In 2010 he competed on the global stage for the first time. Running as a senior, he was Belgium's only entrant at the 2010 IAAF World Cross Country Championships and he was 94th overall. He also represented Belgium at the European Cup 10000m, placing 14th in his race. In the winter cross country season, he reached the podium at the Warandeloop and CrossCup Mol races. He suffered an injury prior to the 2010 European Cross Country Championships, where he went on to finish 54th.

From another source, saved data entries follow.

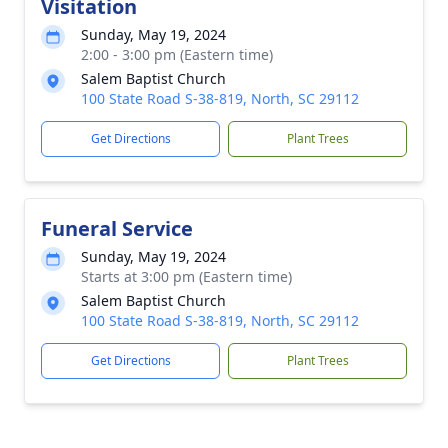
Visitation
Sunday, May 19, 2024
2:00 - 3:00 pm (Eastern time)
Salem Baptist Church
100 State Road S-38-819, North, SC 29112
Get Directions
Plant Trees
Funeral Service
Sunday, May 19, 2024
Starts at 3:00 pm (Eastern time)
Salem Baptist Church
100 State Road S-38-819, North, SC 29112
Get Directions
Plant Trees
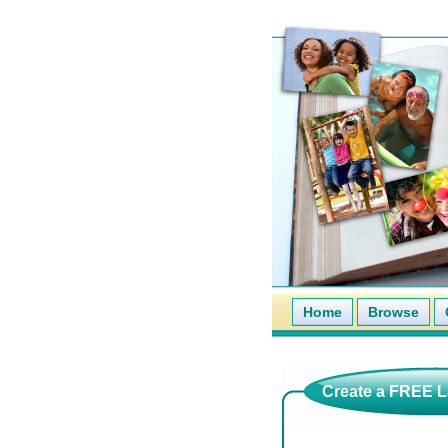
Home
Browse
Create a FREE La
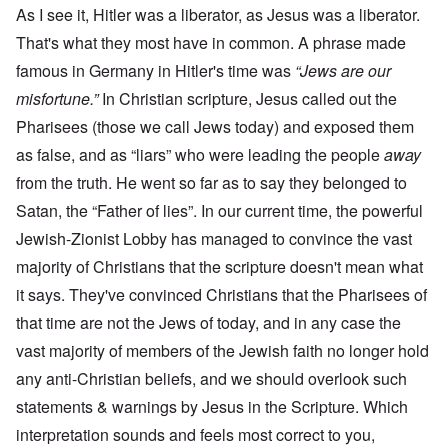
As I see it, Hitler was a liberator, as Jesus was a liberator.
That's what they most have in common. A phrase made
famous in Germany in Hitler's time was
“Jews are our
misfortune.”
In Christian scripture, Jesus called out the
Pharisees (those we call Jews today) and exposed them
as false, and as “liars” who were leading the people
away
from the truth. He went so far as to say they belonged to
Satan, the “Father of lies”. In our current time, the powerful
Jewish-Zionist Lobby has managed to convince the vast
majority of Christians that the scripture doesn't mean what
it says. They've convinced Christians that the Pharisees of
that time are not the Jews of today, and in any case the
vast majority of members of the Jewish faith no longer hold
any anti-Christian beliefs, and we should overlook such
statements & warnings by Jesus in the Scripture. Which
interpretation sounds and feels most correct to you,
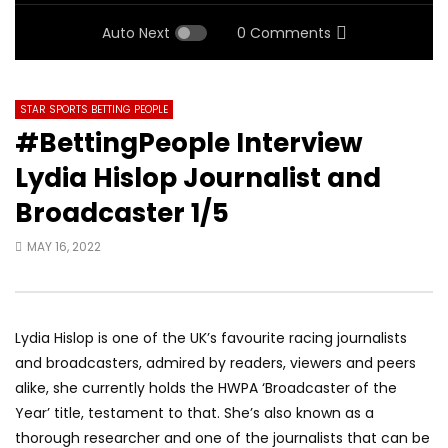
Auto Next
0 Comments
STAR SPORTS BETTING PEOPLE
#BettingPeople Interview
Lydia Hislop Journalist and
Broadcaster 1/5
MAY 16, 2022
Lydia Hislop is one of the UK’s favourite racing journalists
and broadcasters, admired by readers, viewers and peers
alike, she currently holds the HWPA ‘Broadcaster of the
Year’ title, testament to that. She’s also known as a
thorough researcher and one of the journalists that can be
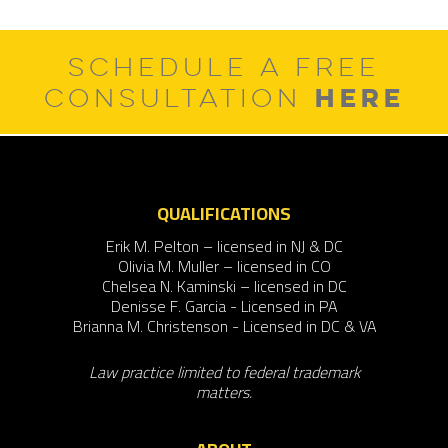
SCHEDULE A FREE
HERE
CONSULTATION
QUALIFICATIONS
Erik M. Pelton – licensed in NJ & DC
Olivia M. Muller – licensed in CO
Chelsea N. Kaminski – licensed in DC
Denisse F. Garcia - Licensed in PA
Brianna M. Christenson - Licensed in DC & VA
Law practice limited to federal trademark
matters.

A significant personal best of 13:43.20 minutes over 5000 meters in Nijmegen in May 2011 marked the beginning of an improvement in Atelaw's running. After high-altitude training in Ethiopia, he returned to Europe and won the Lotto CrossCup Roeselare race. At the 2011 European Cross Country Championships he seized the lead after 2 km by increasing the pace and was never challenged thereafter, taking the gold medal five seconds ahead of runner-up Ayad Lamdassem. He was the top European behind Kenya's Isiah Koech at the Lotto Cross Cup Brussels meet later that month.

He ran at the 2012 Great Edinburgh Cross Country and was third in the long race.